Start of Page extract
I would take the Pentax.  Never used a Canon, and I've heard good things about them, but they seem real expensive.  I own two K1000s and love them.  Bought one used at a local camera shop when they were closing up.  Knew the girl behind the counter and she told me that the Pentax was a practically indestructable camera.  Bought the other on eBay when I thought I lost my first.  Now I have both bodies in my camera bag, one loaded with color film and the other with b&w.  They take excellent pictures and are super easy to use.  And this is coming from someone that's never taken a lesson on photography.  If using with a flash, BTW, make sure you remember to set the shutter speed to sync with the flash.  Otherwise you get some strange looking pictures.


----------



## Kent Frost

Lol999 said:
			
		

> Looks good to me. If it's a cash consideration between this and a Pentax then go for the Promaster.



Promaster lenses, by the way, are actually made by Tamron. Plus, last time I checked, they came with either a 5 or 6 year, OR lifetime warranty. Their _camera bodies_, however, are all plastic. I would recommend the Pentax K1000 with a K-Mount Promaster 28-80 (or 28-90 if they make those now) zoom lens if you decide to get something beyond the 50/35mm lens.
End of Page extract
Start of Information given
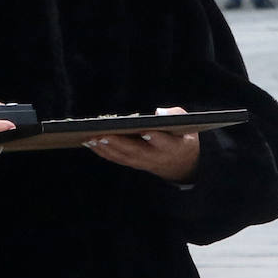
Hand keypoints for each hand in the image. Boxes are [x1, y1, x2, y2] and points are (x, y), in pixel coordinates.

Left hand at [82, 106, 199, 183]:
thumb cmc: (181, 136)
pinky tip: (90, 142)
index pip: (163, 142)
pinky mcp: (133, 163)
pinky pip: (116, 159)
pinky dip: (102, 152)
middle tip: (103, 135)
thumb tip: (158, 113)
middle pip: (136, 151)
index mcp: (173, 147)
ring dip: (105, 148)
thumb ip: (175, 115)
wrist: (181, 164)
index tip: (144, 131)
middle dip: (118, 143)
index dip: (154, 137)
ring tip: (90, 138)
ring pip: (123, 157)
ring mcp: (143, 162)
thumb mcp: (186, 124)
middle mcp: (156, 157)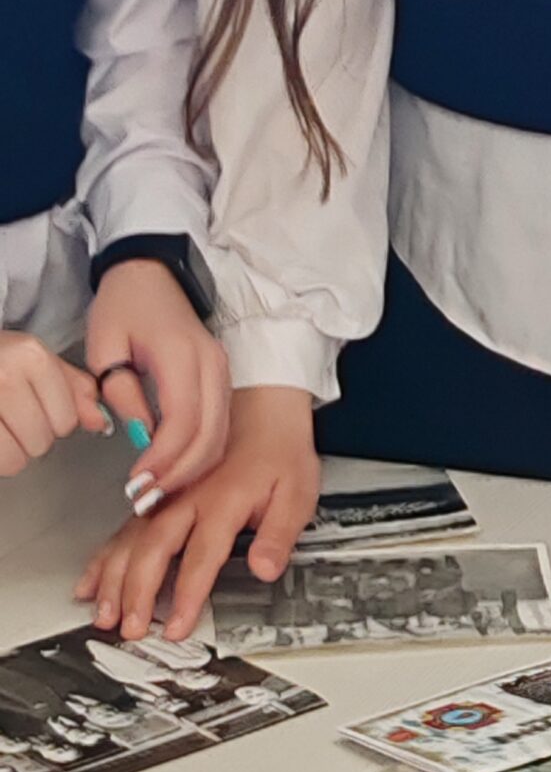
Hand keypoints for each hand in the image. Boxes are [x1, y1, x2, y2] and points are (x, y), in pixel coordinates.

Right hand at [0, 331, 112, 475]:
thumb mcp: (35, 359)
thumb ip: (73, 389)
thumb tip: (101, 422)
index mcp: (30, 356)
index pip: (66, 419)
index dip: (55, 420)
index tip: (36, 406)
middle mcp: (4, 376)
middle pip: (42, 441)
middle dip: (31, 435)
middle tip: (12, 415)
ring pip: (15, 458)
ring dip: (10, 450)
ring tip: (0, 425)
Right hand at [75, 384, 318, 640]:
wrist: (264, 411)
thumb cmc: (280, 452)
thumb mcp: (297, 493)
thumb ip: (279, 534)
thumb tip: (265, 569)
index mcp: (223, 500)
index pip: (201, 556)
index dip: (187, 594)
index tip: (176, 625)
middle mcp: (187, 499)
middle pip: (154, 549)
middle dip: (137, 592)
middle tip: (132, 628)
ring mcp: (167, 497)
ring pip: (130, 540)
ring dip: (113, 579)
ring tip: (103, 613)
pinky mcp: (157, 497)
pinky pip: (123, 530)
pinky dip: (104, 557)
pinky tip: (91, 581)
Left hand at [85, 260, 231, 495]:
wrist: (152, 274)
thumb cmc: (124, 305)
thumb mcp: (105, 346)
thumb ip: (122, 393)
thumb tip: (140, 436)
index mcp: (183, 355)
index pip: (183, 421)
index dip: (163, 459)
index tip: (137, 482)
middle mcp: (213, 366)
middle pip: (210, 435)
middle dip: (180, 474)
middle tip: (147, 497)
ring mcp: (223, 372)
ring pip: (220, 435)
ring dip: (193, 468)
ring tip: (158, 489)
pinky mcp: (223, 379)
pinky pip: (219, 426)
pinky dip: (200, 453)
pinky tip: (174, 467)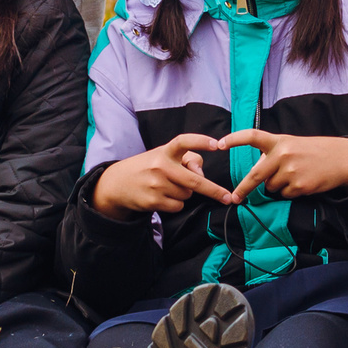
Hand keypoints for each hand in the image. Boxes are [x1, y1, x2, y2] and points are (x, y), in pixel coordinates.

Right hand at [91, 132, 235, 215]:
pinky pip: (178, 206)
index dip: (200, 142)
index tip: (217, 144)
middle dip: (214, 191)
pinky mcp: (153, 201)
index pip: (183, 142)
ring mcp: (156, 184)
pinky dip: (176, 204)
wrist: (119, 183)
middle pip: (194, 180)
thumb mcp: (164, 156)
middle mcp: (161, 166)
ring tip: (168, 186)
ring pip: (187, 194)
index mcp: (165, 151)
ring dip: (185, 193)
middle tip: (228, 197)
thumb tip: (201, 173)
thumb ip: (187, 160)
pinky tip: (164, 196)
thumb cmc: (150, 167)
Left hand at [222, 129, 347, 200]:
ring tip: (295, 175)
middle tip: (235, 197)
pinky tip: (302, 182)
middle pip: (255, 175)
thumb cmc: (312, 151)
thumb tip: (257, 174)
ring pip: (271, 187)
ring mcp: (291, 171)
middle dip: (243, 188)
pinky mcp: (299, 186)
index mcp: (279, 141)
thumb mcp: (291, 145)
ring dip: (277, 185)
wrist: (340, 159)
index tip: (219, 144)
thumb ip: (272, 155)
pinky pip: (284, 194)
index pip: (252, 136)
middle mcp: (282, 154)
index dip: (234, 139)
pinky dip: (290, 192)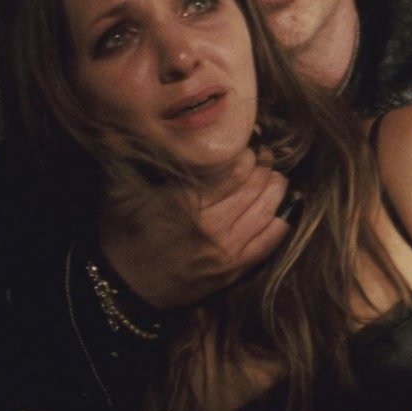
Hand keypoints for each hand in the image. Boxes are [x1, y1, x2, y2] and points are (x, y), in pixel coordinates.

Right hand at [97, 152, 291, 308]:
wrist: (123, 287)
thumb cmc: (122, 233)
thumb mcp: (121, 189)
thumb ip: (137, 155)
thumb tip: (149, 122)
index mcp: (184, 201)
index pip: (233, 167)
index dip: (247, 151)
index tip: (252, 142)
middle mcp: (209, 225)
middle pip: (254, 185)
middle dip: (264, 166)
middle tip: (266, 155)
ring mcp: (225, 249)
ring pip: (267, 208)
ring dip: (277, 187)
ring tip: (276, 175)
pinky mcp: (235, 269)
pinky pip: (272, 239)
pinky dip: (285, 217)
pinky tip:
End of Information given
_What the task requires_
Add the next part of the forum thread about choosing between a Pentax K1000 and a Promaster camera, starting right after its final sentence.

_Written response_
----------



## DocFrankenstein

http://www.bhphotovideo.com/bnh/con...175&is=REG&addedTroughType=categoryNavigation

This one I beleive is a copy of the K1000 internally, maybe with minor upgrades.

50/1.7 is good enough and for learning purposes sharpness doesn't really matter.

You might want to pick a new body up, because when buying used you never know where it's been. It could've been a student who used it in a course and ran 20 films through it. It could've been a "family camera" and someone managed to shoot 3 christmases with it for 15 years in a row.

Or you can be buying a perfect looking camera from a pro, who used the cam in as his workhorse in the studio. And he's been shooting 5 sessions a day with it for 2 years.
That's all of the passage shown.